« La Petite Fille sous la neige », on achève bien les polars

Miren (Milena Smit) dans la série « La Petite Fille sous la neige », créée par Jesus Mesas et Javier Andres Roig.

Attention, ce texte contient des spoilers.

CHRONIQUE

Après deux ou trois conversations près de la machine à café, on commence à douter. Serait-on la seule à ne pas voir les qualités de La Petite Fille sous la neige, le polar espagnol que notre profil Netflix nous propose avec beaucoup d’insistance avant que nous cédions, suite à des critiques élogieuses ? Serions-nous blasés au point de ne pas croire à cette histoire d’enfant disparue sur fond de réseau pédophile, de ne pas être submergés d’émotion par la douleur de Miren, jeune journaliste traumatisée par une agression sauvage et qui enquêtera sur la fillette pendant près de dix ans ? Bref, aurions-nous un cœur de pierre ?

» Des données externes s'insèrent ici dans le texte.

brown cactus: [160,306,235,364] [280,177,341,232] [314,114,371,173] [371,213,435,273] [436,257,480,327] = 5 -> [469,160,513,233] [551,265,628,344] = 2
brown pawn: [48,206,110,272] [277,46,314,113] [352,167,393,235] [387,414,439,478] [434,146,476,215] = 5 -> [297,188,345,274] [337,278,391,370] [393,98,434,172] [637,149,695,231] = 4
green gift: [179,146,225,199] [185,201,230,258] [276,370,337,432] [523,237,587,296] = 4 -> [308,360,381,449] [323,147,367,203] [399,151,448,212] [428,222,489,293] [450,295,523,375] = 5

Difficile à dire, si l’on en croit le peu de remous critiques que la diffusion de la série a suscités. Dans la presse nationale, régionale et culturelle, les articles consacrés à La Petite Fille sous la neige sont moins des évaluations en bonne et due forme que des décryptages du succès rencontré par la série sur la plate-forme, ce qui n’est évidemment pas bon signe quant à la qualité de l’objet en question.

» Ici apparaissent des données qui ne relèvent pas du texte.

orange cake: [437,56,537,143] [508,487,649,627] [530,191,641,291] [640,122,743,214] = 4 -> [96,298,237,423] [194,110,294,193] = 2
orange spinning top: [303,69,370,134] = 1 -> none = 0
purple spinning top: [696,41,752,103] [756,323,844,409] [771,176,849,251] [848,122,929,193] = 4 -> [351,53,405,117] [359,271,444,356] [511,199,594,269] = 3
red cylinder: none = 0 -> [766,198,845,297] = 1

Doit-on pour autant considérer que le public a toujours raison et que si la série cartonne, c’est parce qu’elle est véritablement au-dessus du lot ? Si l’on en croit les capacités de Netflix en matière de polar, non. Entre Mindhunter, The Sinner, ou plus récemment Les Papillons noirs (coproduit avec Arte), voire Dahmer dans un autre genre, la plate-forme a largement démontré sa capacité à ficeler des polars sophistiqués, tant sur le fond que sur la forme, y compris en jouant avec l’appétit du public pour le gore. La sécheresse avec laquelle Mindhunter fut annulée après deux saisons, faute d’audience, contraste avec l’envolée algorithmique de La Petite Fille sous la neige, dont la proposition est immensément plus faible.

Miren (Milena Smit) dans la série « La Petite Fille sous la neige », créée par Jesus Mesas et Javier Andres Roig.

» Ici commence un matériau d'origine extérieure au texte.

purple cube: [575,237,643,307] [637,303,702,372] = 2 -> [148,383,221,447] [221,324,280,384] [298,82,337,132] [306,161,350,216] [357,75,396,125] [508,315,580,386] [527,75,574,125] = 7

Sur les réseaux sociaux, les internautes se sont amusés à relever une incohérence de la série (une plage présentée comme celle de Malaga, où se déroule la série, est en fait située des dizaines de kilomètres plus loin), mais celle-ci est surtout bourrée d’invraisemblances, et il n’est pas besoin d’être spécialiste pour noter la désinvolture avec laquelle le scénario décrit le travail d’enquête policière ou encore la façon dont les journalistes travaillent au sein d’une rédaction. Entre la fliquette bourrue, son acolyte maladroit, la journaliste à calepin (Milena Smit, vue dans Madres paralelas d’Almodovar) et le rédacteur en chef cynique, aucun des personnages de la série ne dépasse le statut d’archétype. D’autant plus que la volonté louable de faire de Miren l’héroïne de l’enquête ne résiste pas aux stéréotypes imposés par le script : la jeune femme est déterminée, mais elle fait des erreurs et ne réussit à s’imposer que grâce à l’appui d’un mentor, son professeur de journalisme. Et surtout, elle éprouve une compassion excessive (supposément féminine) envers les victimes, qui l’aveugle et l’empêche de se détacher du dossier.